Seine Sätze werden wohl in die Geschichte des Freiheitskampfes eingehen:

„Ob ihr euch für Gewalt entscheidet oder nicht, die Gewalt wird euch einholen. Entweder ihr wehrt euch oder ihr sterbt. Das ist die Wahrheit.“

Mit dieser Wahrheit kommt es die „Frankfurter Rundschau“ aber nicht so gut klar. Sie schlagzeilt wie folgt:

„Wehrt euch oder sterbt“: Musk ruft bei rechter Großdemo explizit zu Gewalt auf

Auch die Tagesschau ist entsetzt und stellt sich hinter die linksextreme britische „Regierung“:

„Nach einer Video-Ansprache von Elon Musk bei einer rechten Großdemo in London kommt heftige Kritik von der Regierung: Musks Aussagen seien „gefährlich und aufhetzend“. Damit werde „Gewalt und Einschüchterung“ provoziert.“

Dabei ist die Sache eigentlich ganz klar:

Notwehr ist ein Rechtsbegriff, der in Deutschland im § 32 des Strafgesetzbuches (StGB) geregelt ist.
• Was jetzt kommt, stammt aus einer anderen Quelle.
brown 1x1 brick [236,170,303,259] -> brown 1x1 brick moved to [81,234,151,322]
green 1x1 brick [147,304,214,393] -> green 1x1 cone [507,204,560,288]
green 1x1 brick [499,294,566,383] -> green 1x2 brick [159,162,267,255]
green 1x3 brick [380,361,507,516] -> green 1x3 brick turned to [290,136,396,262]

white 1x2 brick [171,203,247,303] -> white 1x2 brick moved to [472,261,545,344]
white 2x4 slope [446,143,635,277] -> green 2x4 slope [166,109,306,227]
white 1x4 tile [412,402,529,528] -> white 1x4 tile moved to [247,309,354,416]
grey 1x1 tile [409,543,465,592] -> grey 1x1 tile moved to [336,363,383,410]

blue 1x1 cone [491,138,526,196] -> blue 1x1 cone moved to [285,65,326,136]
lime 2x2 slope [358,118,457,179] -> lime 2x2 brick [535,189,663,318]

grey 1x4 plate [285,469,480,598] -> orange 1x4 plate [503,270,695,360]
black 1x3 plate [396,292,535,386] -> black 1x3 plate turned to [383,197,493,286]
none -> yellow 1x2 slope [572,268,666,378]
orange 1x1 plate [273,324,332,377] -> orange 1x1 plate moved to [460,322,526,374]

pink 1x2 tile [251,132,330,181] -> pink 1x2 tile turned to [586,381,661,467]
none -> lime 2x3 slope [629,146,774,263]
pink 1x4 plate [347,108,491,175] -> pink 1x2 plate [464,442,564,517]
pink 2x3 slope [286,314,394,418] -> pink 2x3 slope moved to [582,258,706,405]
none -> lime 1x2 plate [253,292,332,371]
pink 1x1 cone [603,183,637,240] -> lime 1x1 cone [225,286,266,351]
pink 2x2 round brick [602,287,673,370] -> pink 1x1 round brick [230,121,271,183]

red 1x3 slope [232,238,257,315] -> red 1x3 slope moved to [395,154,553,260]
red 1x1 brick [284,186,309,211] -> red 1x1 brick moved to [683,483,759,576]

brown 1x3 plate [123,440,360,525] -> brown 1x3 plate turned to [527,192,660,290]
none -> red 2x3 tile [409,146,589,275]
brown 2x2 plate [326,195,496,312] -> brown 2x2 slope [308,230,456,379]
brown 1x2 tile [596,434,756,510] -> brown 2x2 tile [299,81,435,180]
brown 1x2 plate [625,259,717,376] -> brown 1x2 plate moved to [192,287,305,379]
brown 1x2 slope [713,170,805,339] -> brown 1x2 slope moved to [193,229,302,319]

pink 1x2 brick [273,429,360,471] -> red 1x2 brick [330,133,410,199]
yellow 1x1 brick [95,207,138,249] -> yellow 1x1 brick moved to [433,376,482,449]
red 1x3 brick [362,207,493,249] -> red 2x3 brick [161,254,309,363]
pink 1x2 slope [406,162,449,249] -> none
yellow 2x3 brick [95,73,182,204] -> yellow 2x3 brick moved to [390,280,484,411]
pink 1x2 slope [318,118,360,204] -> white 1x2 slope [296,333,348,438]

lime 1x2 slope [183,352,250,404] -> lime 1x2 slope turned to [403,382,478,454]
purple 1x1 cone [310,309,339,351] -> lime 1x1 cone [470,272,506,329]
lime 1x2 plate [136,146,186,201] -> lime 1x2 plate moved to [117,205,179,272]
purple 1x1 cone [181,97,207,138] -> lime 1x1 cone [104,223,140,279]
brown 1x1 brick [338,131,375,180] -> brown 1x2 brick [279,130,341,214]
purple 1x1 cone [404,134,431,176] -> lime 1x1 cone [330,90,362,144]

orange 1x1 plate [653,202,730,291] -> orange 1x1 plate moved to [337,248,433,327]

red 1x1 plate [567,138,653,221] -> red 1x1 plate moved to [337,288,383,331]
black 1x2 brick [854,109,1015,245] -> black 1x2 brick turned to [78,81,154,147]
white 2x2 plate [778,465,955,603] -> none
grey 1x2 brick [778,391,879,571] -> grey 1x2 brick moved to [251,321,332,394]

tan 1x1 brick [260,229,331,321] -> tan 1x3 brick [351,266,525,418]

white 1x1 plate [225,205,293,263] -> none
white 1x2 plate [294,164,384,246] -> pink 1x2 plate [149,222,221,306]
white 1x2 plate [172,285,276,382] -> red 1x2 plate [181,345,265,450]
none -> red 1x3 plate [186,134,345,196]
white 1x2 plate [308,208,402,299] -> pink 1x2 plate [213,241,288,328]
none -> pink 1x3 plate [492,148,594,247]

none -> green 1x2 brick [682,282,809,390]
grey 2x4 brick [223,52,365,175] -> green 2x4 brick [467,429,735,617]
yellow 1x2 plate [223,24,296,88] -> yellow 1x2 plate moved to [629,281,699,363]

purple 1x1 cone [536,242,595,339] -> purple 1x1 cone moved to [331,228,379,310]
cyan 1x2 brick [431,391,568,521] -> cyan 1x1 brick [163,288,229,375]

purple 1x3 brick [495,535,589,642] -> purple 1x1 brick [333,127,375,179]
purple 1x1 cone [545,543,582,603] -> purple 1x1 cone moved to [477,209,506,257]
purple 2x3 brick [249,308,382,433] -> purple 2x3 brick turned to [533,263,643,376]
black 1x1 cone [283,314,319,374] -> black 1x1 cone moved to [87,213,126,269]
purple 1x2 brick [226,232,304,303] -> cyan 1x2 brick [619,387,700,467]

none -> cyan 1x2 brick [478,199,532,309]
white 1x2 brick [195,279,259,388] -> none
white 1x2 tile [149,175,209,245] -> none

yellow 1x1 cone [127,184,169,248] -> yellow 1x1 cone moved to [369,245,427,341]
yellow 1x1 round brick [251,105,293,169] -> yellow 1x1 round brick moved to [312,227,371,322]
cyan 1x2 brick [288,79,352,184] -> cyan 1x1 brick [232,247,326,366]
Darunter versteht man die Verteidigung, die erforderlich ist, um einen gegenwärtigen rechtswidrigen Angriff von sich oder einer anderen Person abzuwenden
Notwehr dient dem Schutz von Rechtsgütern wie Leben, Gesundheit, Eigentum oder Ehre – entweder der eigenen oder einer anderen Person.
Natürlich muss sich die Notwehr in Grenzen halten und nicht übertrieben werden. Aber hat Musk hat ja auch nicht gesagt: Wehrt Euch und greift zu den Waffen, aber für die gewaltaffinen Linken scheint Gewalt wohl das einzige Mittel der politischen Auseinandersetzung zu sein.
Und somit haben sich die FR und die Tagesschau wohl selbst entlarvt.